Sementara itu, demi memulihkan kepercayaan publik terhadap pasar modal AS setelah terjadinya berbagai skandal di pasar modal, pemerintah federal AS menerbitkan Sarbanes-Oxley Act, yang dikenal juga dengan nama SOX atau terkadang Sarbox, pada bulan Juli 2002. Dinamakan sesuai nama Senator AS yang melakukan legal drafting, Paul Sarbanes dan Michael Oxley, SOX diberlakukan kepada perusahaan publik dan kantor akuntan publik, dan menetapkan pendirian lembaga semi-pemerintah PCAOB yang bertugas mengawasi, mengatur, memeriksa, dan mendisiplinkan kantor-kantor akuntan publik dalam menjalankan peranan mereka sebagai auditor terhadap laporan keuangan perusahaan publik. Pada Bagian 404 pada SOX, dan selanjutnya menyusul Standar Pengauditan No. 2 dari PCAOB tahun 2004, mengharuskan manajemen perusahaan publik di AS mengeluarkan laporan manajemen atas efektivitas pengendalian internal perusahaan terhadap laporan keuangan perusahaan, dan kantor akuntan publik yang mengaudit laporan keuangan perusahaan publik tersebut untuk mengeluarkan opini atas kewajaran laporan manajemen di atas berdasarkan praktik audit secara independen, yang keduanya harus diserahkan kepada SEC bersama – sama dengan laporan tahunan perusahaan. Dalam rangka memenuhi ketentuan inilah mayoritas perusahaan publik yang tercatat pada pasar modal AS kemudian mengadopsi COSO Internal Control – Integrated Framework sebagai rujukan bagi sistem pengendalian internal perusahaan, yang kemudian juga mengadopsi COSO ERM – Integrated Framework ketika rujukan ini diterbitkan.

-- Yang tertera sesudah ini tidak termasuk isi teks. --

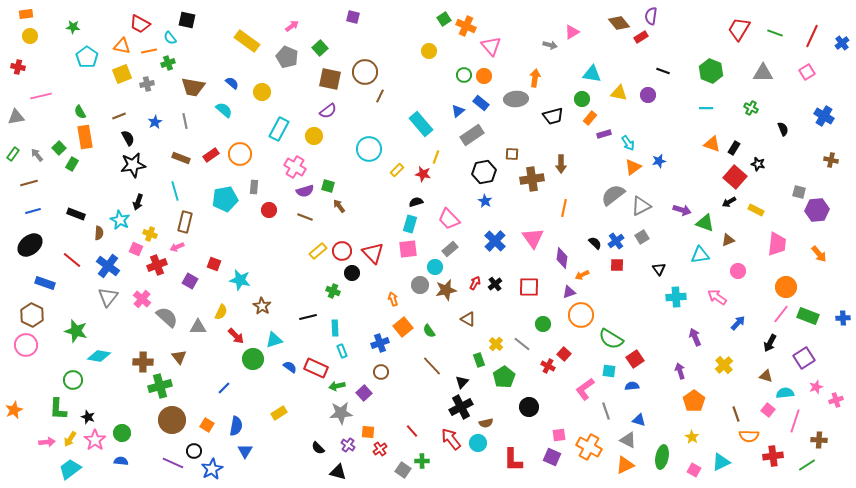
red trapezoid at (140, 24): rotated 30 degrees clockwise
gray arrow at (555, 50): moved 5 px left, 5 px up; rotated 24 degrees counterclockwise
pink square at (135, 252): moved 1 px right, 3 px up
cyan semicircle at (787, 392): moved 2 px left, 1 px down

Banyaknya perusahaan pada pasar modal AS yang juga beroperasi, dan atau berafiliasi dengan perusahaan lainnya, di luar negeri selanjutnya mendorong meluasnya adopsi terhadap kerangka kerja terintegrasi dari COSO hingga ke luar wilayah AS, di mana ketentuan SOX dan PCAOB di atas tetap mengikat walau di negara setempat memiliki rujukan lain yang harus dipatuhi. Secara khusus di bidang manajemen risiko, luasnya keberterimaan COSO ERM Integrated Framework di beragam perusahaan di berbagai negara inilah yang kemudian dilihat oleh banyak praktisi manajemen risiko, termasuk di Indonesia, dan mempersepsikan COSO ERM merupakan sebuah ‘standar internasional manajemen risiko’.